## Page excerpt
As early as May 11, 2000, Warner Music's former chairman Edgar Bronfman wrote in an internal memo, "I want a legal Napster," Baio said. That same year, major labels sued Napster, the original file-sharing software created by a college student, shutting it down by 2001.

Grokster, another peer-to-peer software company, lost a Supreme Court cast on June 27, 2005, in a decision that also shuttered Morpheus, Kazaa, WinMx, eDonkey, Bearshare and i2hub.

Though now defunct, LimeWire outlasted all of these companies. Its supporters insist that file-sharing will outlive all the record labels' present and future litigation.

But the eight-person jury listening to opening arguments on Wednesday afternoon will not determine whether LimeWire's peer-to-peer file-sharing is illegal; a judge already determined that it was in May 2010.

Instead, jurors will decide how much Gorton owes the labels in damages.

Thirteen labels that have joined the suit against Gorton are clamoring for more than $1 billion, but Gorton believes that he owes less than $10,000.

Glenn D. Pomerantz, who represents Sony, Universal, Warner and EMI, said the case boiled down to a simple illustration: a music store with an awning marked "Music for Sale" beside another with a sign "Music for Free!," competing in a timeless urban setting with cast iron lampposts, brownstone apartments and catwalk fire escapes.

To transfer the image into the digital sphere, he showed the same illustrations transposed on a computer monitor.

With digital competitors like LimeWire peddling their goods for free, the labels lost 52 percent of their revenues over a decade, from 2000 to 2010, Pomerantz said.

Gorton's attorney countered that the record companies intentionally portrayed a distorted landscape of the impact of file-sharing software.

"It's not true, and the plaintiff's don't believe it's true," Baio said.

## Stored data
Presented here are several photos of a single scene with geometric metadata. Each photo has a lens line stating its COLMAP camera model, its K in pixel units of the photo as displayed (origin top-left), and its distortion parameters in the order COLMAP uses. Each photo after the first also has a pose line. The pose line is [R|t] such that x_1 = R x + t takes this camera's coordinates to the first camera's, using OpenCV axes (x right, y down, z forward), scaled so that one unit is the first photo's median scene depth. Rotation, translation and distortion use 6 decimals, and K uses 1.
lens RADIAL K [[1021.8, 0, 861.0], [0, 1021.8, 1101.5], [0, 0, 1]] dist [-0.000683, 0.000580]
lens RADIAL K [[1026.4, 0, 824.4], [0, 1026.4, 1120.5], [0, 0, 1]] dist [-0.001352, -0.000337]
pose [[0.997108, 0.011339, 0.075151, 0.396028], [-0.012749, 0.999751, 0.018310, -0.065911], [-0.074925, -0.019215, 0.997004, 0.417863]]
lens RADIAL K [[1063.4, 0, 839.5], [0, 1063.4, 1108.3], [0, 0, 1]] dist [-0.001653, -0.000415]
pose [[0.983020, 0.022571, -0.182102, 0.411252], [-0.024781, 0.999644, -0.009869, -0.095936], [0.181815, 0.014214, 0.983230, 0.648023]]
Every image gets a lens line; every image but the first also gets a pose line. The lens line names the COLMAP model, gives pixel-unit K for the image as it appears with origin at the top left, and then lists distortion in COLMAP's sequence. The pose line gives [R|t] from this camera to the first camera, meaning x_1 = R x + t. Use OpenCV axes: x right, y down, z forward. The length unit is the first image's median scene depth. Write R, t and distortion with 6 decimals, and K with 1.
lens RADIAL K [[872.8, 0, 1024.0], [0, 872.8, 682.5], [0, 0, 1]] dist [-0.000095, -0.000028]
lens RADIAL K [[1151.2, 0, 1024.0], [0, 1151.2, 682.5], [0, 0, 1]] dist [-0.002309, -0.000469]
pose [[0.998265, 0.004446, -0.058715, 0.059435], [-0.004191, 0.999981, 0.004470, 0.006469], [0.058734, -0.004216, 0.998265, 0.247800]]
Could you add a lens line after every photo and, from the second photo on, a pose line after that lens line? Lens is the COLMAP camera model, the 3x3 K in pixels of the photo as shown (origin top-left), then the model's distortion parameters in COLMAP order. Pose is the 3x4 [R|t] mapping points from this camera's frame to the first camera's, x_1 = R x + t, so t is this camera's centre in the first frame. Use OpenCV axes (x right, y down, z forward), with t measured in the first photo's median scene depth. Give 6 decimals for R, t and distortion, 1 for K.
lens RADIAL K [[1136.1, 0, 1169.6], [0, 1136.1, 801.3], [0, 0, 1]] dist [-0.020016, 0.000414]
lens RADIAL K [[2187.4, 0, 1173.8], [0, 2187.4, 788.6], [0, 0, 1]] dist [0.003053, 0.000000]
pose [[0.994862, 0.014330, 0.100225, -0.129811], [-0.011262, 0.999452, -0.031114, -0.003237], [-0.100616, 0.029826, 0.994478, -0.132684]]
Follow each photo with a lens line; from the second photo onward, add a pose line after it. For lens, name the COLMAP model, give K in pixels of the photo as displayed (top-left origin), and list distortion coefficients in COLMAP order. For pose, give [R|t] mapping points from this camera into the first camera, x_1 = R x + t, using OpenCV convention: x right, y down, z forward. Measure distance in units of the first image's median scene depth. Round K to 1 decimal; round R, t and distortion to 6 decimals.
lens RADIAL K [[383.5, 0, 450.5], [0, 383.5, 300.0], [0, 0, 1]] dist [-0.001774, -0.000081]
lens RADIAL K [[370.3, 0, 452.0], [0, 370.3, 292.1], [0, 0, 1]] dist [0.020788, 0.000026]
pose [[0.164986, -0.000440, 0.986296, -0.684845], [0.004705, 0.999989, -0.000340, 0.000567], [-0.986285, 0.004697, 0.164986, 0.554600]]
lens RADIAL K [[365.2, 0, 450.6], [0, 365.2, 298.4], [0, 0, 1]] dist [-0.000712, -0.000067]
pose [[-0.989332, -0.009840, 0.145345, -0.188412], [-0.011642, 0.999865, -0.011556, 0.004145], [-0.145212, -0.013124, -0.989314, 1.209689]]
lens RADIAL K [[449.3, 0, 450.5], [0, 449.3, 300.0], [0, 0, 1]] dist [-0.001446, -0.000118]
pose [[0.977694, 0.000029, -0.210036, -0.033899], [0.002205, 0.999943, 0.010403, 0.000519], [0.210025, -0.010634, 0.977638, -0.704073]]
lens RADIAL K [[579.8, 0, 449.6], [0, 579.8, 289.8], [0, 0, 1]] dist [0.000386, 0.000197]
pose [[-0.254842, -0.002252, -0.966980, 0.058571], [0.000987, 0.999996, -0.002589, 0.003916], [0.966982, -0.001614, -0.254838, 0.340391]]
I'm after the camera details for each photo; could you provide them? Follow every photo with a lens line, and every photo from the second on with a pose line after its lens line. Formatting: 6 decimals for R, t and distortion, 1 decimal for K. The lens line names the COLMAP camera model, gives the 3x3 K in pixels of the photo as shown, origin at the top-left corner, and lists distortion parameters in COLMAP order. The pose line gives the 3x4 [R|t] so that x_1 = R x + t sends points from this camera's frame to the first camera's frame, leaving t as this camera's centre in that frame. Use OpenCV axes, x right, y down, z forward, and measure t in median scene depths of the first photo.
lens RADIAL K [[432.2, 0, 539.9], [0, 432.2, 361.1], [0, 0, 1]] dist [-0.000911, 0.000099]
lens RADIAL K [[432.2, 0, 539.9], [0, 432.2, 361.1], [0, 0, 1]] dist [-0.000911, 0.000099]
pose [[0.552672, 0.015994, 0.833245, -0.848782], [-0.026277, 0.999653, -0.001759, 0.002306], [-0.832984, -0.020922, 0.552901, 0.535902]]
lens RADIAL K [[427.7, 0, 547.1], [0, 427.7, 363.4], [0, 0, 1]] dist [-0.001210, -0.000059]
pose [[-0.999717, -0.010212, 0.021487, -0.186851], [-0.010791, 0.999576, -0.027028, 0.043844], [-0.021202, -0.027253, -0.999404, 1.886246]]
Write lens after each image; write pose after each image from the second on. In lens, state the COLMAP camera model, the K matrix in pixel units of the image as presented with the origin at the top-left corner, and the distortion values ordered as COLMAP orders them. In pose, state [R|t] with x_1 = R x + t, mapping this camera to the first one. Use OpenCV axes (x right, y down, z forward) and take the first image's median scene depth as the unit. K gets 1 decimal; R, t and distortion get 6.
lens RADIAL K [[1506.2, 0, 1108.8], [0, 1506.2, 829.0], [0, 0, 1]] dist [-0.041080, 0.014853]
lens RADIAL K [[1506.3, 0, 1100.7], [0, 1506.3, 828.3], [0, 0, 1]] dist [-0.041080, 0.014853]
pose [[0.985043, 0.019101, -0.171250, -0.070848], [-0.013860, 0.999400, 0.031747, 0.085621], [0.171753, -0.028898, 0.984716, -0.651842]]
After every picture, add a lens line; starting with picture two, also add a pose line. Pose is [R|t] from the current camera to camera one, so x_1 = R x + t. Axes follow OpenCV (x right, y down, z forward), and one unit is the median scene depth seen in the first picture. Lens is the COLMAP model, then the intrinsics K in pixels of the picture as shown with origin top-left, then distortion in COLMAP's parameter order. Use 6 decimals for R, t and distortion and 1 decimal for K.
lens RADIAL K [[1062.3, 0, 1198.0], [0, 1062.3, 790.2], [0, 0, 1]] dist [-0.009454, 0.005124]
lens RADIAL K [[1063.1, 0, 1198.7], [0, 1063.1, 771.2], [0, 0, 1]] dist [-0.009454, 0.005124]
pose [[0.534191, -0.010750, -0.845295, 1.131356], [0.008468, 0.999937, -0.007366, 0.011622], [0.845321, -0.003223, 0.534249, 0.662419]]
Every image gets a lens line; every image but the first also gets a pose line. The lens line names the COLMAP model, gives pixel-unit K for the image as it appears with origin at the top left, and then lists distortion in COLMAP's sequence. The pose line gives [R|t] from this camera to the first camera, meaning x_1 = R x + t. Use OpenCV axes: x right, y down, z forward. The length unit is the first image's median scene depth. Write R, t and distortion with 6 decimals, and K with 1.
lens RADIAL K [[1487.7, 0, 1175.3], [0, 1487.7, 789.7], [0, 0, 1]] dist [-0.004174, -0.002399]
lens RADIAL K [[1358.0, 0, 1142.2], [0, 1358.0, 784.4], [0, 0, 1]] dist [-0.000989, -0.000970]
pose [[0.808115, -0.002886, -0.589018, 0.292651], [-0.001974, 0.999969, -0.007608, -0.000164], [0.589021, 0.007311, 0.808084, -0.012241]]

## Requirement
According to the LimeWire trial article, how much of their revenues did the labels lose from 2000 to 2010?

## Written answer
52 percent